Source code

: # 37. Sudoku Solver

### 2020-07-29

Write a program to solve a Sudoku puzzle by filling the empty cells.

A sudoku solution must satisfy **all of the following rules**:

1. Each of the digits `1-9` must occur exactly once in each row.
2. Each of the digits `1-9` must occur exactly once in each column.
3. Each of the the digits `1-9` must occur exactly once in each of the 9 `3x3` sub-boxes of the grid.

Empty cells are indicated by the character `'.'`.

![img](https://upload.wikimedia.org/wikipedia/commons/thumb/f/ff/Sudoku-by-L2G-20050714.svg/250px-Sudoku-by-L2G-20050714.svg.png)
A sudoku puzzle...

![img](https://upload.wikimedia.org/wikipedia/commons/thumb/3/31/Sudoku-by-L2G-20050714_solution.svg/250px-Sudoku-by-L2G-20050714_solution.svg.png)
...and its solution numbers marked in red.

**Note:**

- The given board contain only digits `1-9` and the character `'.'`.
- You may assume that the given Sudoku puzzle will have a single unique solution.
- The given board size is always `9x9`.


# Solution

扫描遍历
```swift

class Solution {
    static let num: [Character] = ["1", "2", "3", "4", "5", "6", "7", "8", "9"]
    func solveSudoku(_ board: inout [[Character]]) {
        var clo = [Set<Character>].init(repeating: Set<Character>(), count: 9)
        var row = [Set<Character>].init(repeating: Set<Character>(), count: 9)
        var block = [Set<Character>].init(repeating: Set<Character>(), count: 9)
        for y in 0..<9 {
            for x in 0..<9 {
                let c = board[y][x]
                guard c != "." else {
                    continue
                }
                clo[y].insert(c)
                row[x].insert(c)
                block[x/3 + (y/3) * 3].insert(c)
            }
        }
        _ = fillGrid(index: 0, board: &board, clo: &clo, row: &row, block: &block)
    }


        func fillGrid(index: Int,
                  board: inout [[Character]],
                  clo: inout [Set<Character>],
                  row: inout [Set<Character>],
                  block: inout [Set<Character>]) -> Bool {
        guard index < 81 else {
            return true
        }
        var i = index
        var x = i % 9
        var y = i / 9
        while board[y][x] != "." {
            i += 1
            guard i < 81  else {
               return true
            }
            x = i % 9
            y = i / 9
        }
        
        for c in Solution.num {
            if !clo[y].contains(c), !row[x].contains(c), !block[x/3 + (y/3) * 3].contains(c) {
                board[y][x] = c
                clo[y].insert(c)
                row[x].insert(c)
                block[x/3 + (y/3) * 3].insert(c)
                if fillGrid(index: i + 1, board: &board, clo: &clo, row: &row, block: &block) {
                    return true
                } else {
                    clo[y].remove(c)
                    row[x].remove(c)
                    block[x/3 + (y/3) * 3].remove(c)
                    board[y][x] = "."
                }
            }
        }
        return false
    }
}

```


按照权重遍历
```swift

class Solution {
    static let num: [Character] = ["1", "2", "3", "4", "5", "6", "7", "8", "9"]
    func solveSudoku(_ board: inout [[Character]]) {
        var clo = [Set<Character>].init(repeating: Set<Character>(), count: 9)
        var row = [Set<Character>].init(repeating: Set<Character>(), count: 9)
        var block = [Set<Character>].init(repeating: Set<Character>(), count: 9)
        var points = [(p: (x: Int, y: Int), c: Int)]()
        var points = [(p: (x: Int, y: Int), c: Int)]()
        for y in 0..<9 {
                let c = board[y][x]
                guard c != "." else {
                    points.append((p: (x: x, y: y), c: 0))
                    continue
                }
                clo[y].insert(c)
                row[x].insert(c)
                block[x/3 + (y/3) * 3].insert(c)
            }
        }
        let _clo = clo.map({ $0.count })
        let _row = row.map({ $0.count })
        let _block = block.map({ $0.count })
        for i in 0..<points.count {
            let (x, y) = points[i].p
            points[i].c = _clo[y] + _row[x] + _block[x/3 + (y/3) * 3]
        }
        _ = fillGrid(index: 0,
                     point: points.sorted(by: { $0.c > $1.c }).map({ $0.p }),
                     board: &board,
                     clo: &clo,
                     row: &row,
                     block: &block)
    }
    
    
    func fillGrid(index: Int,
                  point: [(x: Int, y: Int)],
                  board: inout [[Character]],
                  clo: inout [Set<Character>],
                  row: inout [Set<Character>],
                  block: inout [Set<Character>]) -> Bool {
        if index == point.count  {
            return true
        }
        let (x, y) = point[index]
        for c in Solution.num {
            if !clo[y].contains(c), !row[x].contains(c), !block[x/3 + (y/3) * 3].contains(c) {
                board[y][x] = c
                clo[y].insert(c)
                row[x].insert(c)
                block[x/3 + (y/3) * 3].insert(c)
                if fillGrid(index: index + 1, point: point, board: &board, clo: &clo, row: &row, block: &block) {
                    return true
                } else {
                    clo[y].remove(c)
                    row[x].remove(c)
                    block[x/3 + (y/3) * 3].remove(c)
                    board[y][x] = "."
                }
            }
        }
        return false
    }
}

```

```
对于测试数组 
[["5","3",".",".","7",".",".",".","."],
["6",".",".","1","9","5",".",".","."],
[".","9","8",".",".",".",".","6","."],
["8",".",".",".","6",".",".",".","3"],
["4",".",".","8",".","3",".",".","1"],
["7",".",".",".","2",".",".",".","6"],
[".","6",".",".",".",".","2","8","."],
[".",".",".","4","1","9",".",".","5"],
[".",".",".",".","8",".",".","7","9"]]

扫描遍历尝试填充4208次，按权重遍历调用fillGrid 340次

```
::::
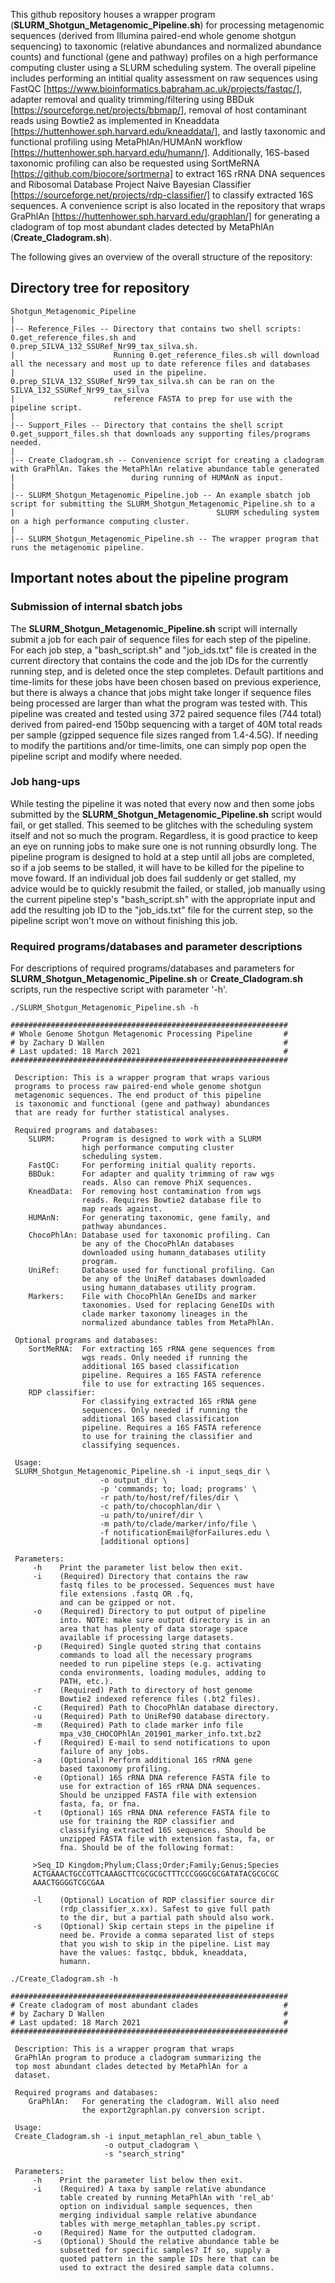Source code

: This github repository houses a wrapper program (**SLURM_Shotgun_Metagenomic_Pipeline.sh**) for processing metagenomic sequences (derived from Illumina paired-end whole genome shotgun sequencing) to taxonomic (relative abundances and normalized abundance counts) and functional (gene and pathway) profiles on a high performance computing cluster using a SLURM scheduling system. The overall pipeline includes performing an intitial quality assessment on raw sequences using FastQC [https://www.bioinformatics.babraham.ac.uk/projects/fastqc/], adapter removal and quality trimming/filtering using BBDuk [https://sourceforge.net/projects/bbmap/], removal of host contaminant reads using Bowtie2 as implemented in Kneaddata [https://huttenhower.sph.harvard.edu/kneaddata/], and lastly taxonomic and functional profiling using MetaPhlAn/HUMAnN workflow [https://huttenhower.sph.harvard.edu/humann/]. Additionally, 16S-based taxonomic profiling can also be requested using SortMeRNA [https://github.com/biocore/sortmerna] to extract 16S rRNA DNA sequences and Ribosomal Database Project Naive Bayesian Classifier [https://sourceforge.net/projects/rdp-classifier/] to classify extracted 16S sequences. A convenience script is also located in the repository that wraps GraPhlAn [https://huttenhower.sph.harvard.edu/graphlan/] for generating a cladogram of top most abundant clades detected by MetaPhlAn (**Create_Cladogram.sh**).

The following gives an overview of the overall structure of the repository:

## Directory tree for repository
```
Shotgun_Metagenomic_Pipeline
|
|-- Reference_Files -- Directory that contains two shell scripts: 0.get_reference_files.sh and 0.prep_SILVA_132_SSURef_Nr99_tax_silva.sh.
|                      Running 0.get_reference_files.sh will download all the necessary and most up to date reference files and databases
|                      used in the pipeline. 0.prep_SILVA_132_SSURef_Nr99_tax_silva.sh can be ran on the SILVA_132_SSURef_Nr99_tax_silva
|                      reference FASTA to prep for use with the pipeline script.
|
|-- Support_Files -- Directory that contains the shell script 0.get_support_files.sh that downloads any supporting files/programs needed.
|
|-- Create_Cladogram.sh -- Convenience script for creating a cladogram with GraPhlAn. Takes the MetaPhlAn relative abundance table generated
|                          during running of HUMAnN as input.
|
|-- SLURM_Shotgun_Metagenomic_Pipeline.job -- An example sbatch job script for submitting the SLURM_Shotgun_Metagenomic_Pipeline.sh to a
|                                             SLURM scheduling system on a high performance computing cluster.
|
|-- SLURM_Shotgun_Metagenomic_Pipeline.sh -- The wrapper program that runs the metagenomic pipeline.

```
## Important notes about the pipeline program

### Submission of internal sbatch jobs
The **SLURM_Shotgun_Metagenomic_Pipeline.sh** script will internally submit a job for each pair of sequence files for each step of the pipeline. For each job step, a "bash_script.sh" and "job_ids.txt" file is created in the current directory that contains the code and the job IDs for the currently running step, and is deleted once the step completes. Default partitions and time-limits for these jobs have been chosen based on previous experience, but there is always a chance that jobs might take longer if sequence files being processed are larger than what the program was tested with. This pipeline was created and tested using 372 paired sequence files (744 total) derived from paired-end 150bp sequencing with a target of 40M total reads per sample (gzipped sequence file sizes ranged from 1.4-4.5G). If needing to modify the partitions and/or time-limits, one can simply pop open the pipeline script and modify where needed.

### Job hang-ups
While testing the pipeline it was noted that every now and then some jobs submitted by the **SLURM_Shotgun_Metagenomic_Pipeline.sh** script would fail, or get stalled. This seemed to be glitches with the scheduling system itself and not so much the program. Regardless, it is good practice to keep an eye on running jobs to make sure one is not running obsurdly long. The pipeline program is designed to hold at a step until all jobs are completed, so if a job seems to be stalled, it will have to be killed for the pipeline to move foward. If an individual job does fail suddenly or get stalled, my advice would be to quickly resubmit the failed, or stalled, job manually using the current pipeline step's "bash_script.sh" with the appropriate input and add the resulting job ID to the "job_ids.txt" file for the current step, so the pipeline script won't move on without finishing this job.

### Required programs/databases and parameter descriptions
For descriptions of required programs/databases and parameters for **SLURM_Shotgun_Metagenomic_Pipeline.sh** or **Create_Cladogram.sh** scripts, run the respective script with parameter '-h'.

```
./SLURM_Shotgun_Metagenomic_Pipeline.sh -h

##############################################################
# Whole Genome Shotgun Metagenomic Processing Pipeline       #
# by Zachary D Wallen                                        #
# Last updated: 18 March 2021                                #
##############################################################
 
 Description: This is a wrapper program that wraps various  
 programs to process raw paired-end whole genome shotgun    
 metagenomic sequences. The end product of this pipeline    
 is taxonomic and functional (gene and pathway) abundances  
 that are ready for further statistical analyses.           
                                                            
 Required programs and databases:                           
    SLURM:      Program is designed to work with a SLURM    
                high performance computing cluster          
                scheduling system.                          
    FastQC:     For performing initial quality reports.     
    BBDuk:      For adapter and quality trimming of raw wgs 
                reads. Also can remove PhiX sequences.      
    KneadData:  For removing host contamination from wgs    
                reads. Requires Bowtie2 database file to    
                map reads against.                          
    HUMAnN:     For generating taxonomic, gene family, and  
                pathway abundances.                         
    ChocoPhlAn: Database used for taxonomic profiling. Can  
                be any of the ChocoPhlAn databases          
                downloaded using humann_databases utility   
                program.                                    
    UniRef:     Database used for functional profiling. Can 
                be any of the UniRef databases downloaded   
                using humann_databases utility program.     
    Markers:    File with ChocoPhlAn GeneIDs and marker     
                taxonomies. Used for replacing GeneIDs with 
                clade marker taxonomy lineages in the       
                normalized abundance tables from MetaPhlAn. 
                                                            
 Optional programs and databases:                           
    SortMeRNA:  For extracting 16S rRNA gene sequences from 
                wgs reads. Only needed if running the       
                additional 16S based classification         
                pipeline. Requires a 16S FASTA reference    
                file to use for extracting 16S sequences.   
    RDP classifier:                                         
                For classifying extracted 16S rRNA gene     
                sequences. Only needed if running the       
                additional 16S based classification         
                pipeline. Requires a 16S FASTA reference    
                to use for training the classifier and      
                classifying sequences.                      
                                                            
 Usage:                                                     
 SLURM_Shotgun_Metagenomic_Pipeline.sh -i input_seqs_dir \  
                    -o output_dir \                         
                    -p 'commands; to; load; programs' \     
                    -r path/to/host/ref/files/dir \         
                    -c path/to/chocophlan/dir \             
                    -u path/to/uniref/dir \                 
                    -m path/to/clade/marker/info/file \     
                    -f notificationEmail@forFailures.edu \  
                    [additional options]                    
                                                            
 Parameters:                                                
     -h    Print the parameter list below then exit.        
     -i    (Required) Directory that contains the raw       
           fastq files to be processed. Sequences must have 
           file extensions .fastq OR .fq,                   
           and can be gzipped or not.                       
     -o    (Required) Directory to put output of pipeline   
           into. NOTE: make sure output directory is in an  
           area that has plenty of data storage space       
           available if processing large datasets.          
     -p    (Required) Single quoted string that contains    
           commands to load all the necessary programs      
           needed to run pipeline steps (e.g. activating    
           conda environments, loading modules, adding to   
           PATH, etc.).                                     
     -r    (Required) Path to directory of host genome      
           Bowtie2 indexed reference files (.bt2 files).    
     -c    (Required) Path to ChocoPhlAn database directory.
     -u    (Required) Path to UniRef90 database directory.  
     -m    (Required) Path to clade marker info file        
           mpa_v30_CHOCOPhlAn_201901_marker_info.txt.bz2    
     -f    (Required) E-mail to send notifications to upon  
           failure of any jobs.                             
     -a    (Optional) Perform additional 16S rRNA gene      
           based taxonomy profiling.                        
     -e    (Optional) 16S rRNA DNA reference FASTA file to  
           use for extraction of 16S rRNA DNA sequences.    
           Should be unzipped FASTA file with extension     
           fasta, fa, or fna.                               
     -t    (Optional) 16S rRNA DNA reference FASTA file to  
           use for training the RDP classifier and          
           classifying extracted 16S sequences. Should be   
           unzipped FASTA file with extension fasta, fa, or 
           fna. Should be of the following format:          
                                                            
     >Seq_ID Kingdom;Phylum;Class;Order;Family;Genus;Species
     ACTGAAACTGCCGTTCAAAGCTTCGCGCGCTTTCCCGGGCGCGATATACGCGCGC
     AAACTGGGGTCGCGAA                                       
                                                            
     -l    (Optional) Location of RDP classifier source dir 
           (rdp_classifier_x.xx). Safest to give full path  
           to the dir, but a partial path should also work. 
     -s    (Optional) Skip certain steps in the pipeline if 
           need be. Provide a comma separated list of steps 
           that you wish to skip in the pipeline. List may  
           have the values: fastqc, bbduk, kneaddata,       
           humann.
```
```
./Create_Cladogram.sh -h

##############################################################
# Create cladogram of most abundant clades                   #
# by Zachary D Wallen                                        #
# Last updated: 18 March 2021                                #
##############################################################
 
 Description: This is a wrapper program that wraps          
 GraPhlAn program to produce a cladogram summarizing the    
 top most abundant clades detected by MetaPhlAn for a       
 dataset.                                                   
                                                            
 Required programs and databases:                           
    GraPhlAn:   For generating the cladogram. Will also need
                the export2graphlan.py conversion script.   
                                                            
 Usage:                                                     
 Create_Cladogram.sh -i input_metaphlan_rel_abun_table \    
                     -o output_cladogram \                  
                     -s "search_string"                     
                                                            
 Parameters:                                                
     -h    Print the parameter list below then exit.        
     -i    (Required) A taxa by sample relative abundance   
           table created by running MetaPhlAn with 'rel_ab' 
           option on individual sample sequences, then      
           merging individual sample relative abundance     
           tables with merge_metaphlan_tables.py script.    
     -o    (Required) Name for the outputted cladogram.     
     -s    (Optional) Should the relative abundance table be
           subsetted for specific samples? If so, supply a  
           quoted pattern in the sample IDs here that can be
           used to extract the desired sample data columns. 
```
::::
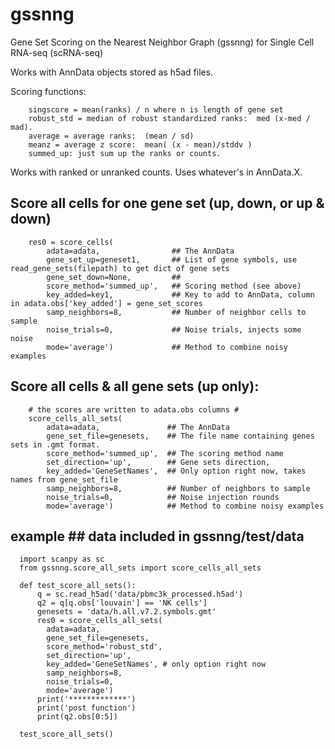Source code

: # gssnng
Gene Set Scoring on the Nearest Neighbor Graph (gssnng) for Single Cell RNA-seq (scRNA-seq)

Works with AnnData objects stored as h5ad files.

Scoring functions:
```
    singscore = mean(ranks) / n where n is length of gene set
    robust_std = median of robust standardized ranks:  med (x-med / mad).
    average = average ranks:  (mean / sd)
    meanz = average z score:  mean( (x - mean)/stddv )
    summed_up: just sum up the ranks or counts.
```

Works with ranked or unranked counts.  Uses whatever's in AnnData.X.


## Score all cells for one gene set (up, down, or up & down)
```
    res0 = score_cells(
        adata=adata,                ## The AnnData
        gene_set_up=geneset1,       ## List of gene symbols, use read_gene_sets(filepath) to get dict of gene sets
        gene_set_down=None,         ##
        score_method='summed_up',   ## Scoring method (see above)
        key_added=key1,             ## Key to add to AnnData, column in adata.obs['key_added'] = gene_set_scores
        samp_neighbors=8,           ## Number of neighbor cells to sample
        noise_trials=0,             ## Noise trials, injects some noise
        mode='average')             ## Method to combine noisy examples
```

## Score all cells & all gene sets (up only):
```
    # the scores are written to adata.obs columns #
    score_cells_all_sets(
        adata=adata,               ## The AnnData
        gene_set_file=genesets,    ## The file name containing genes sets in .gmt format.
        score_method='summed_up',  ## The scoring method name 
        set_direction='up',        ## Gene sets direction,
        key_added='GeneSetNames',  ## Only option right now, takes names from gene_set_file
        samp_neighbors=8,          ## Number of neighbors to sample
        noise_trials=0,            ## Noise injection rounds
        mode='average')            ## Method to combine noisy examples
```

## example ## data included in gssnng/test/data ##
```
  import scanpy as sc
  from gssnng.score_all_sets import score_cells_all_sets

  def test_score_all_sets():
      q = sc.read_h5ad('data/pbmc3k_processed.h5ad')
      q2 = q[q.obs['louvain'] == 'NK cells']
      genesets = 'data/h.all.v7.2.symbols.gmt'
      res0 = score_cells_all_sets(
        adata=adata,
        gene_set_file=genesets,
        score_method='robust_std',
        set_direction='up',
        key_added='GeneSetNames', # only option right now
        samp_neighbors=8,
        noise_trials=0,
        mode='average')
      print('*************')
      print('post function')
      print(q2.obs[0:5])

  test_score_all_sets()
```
::::
> **YOUR OBJECTIVE**: Collect the lines of the records that include the string "genesets".

> **EXERCISE OUTPUT**:
        gene_set_file=genesets,    ## The file name containing genes sets in .gmt format.
      genesets = 'data/h.all.v7.2.symbols.gmt'
        gene_set_file=genesets,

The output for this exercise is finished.